Pour influencer la croissance de leur peuple, ces nationalistes s’intéressent beaucoup aux nouvelles techniques de reproduction. Ils pensent que ces techniques leur permettront d’accroître le nombre de naissances dans leur propre peuple et de diminuer le nombre d’enfants des autres peuples. Pour cela, il suffit de diffuser des contraceptifs de longue durée et des techniques bon marché de stérilisation.
L’éducation
Dans les nationalismes à dominante culturelle, la tradition, la religion, la langue et la littérature jouent un rôle central pour déterminer qui fait partie de la nation — et surtout qui n’en fait pas partie. L’objectif de toutes les manifestations nationalistes culturelles est de fournir une représentation symbolique et idéologique de la nation idéale.
Et ces manifestations assignent toujours des rôles spécifiques aux hommes et aux femmes. Les deux sexes sont responsables de la survie de la « nation », mais chacun à sa façon. Les hommes doivent protéger la « nation » contre les intrus extérieurs en utilisant leur force. Les femmes doivent élever les enfants de la « nation » en leur enseignant les traditions, par exemple en leur faisant apprécier la cuisine, les vêtements et les contes traditionnels qu’on leur a transmis.

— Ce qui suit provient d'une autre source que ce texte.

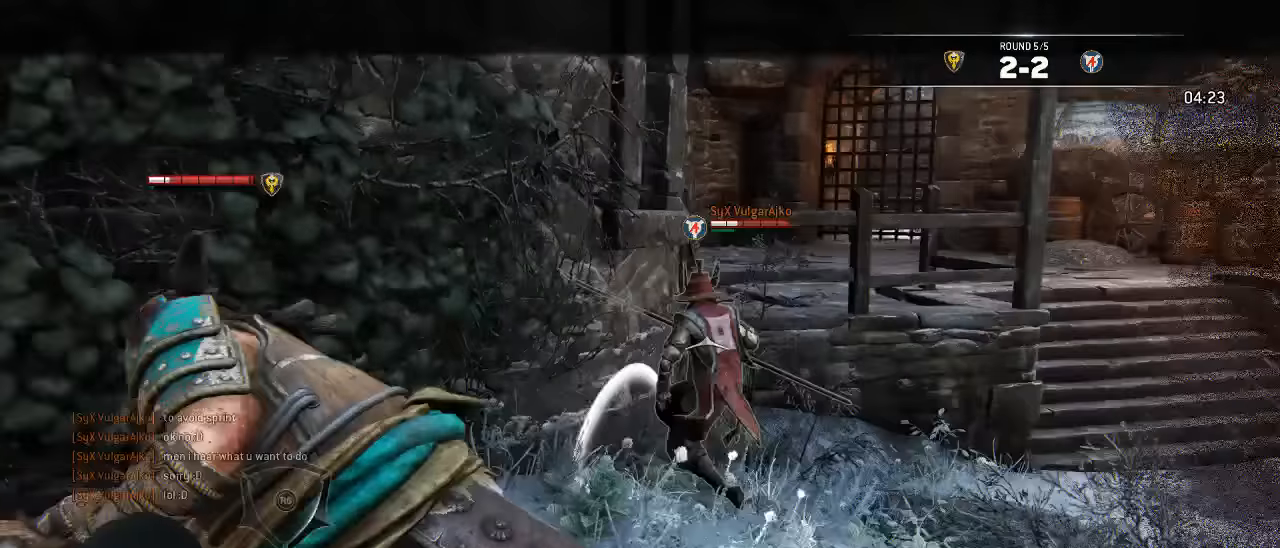
{"dt_ms": 500, "buttons": ["L2", "L3", "R3"], "left_stick": "down-left", "right_stick": "up-left", "events": [[83, "right_stick", "up-left"], [250, "R3", "down"]]}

A cause de leur rôle éducatif, les femmes sont considérées comme « les représentantes de la nation » et incarnent son « honneur ». C’est pourquoi elles sont souvent les cibles privilégiées de la violence masculine, par exemple lorsque, pendant une guerre, les hommes d’une nation pensent qu’ils peuvent souiller l’honneur et l’innocence de la nation qu’ils combattent en violant ses femmes.

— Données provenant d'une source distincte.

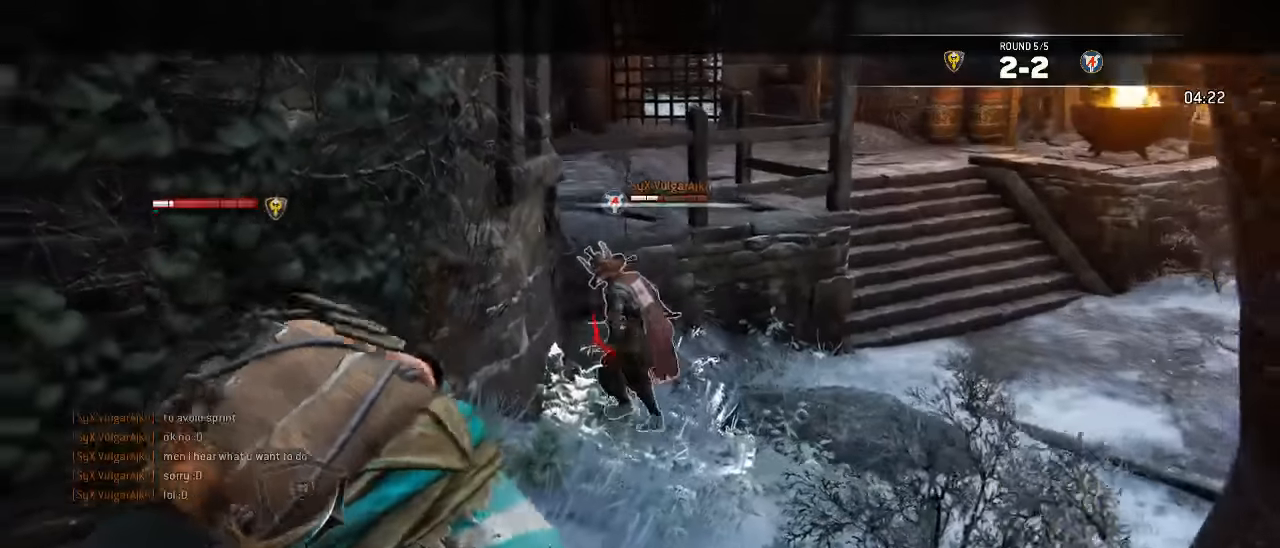
{"dt_ms": 500, "buttons": ["L2", "R3"], "left_stick": "left", "right_stick": "left", "events": [[283, "R3", "up"], [283, "right_stick", "left"], [400, "L3", "up"], [417, "R3", "down"], [500, "left_stick", "left"]]}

Ce type de violence s’exerce aussi au sein de la nation elle-même, si par exemple une femme essaie de refuser d’endosser son rôle traditionnel. Dans ce cas, elle déshonore sa famille et sa nation. Les femmes sont souvent mises au ban de la société, voire tuées, parce qu’elles s’habillent de façon « trop dénudée » ou ont une aventure extraconjugale.
Dans les nationalismes à dominante civique, le critère officiel pour faire partie de la nation est d’être un(e) citoyen(ne).
Ce type de nationalisme est répandu dans les États occidentaux démocratiques et est généralement considéré comme la forme de nationalisme la plus tolérante et la plus innocente. En principe toute personne peut devenir un(e) citoyen(ne). Mais à cause des pratiques racistes et sexistes du nationalisme civique certains groupes de gens ont très peu de chances d’être accueillis au sein de la nation. Ce type de nationalisme est tout aussi exclusif que les autres. Les lois sur l’immigration sont généralement taillées sur mesure pour les hommes ; les femmes ont presque toujours beaucoup de mal à obtenir une carte de séjour indépendante de celle de leur mari. De plus, même lorsqu’un étranger devient Néerlandais, qu’il est accepté au sein de la nation, il n’a pas toujours les mêmes droits. Récemment, par exemple, le ministre néerlandais Nawijn a proposé d’expulser de jeunes délinquants marocains qui avaient un passeport… néerlandais. L’accès à la nation est donc toujours conditionnel et peut être remis en cause lorsque le nationalisme s’accroît dans un pays donné.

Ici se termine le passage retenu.